Se gli yemeniti rimproverano a Washington l’ingerenza interna, i bahreiniti si lagnano perché gli Stati Uniti chiudono gli occhi davanti al massacro perpetuato da quasi due anni sotto i loro occhi, complici, ancora una volta, i sauditi che hanno inviato le loro truppe per aiutare la dinastia di Manama a soffocare nel sangue la rivolta dei cittadini richiedenti riforme e giustizia.

E mentre Washington ha abdicato al proprio ruolo di pacere nella questione palestinese, ora più che mai ferma a un punto morto, potenti lobby premono su Obama chiedendo invece interventi militari volti a stroncare il terrorismo in Libia o il programma nucleare in Iran.

La politica americana in Medio Oriente è ambigua e autolesionista, soggetta a chi ritiene che, pur di contrastare l’Iran, considerato il nemico per eccellenza, si debba continuare l’alleanza suicida con regimi liberticidi e protettori del terrorismo quali l’Arabia Saudita.

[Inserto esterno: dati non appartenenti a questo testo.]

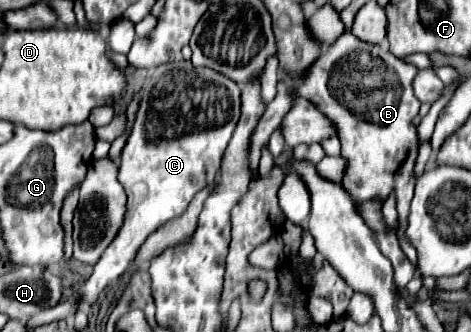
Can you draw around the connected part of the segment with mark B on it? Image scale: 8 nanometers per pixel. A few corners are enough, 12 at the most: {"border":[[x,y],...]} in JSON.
{"border":[[344,33],[280,79],[248,169],[290,107],[334,125],[354,205],[396,193],[406,225],[420,145],[416,67]]}

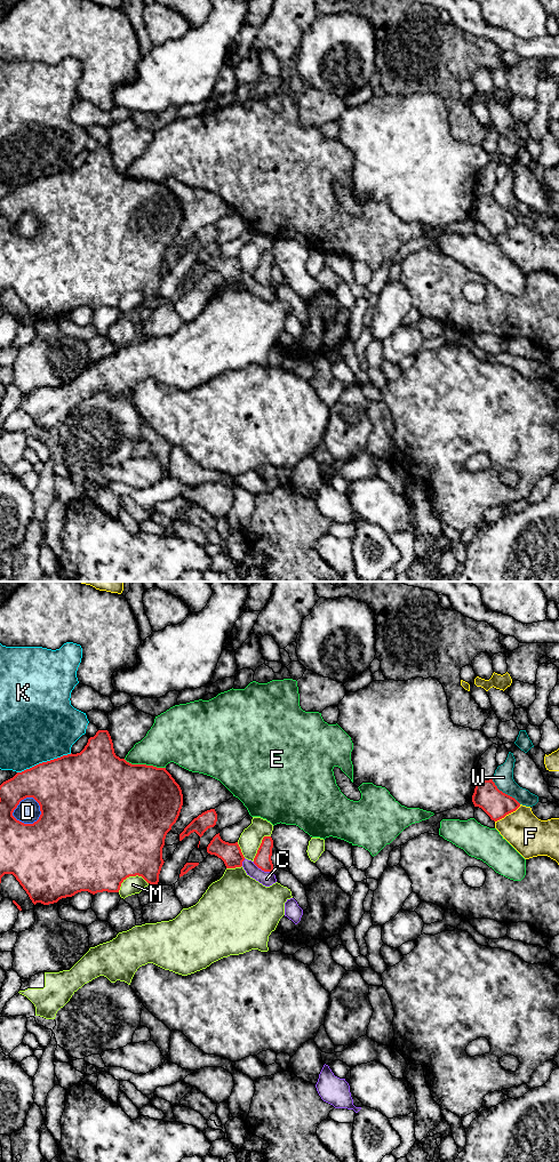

Brutte notizie giungono pure dal fronte afghano: è stata definitivamente sospesa l’attività di sostegno alle forze di sicurezza locali, un chiaro segno del fallimento del lungo e costoso addestramento della forza di polizia locale. Ad Obama serve quindi un successo, e questo non arriverà senza una nuova strategia: ma il successo della politica americana in Medio Oriente serve altresì alla pace, e a noi tutti.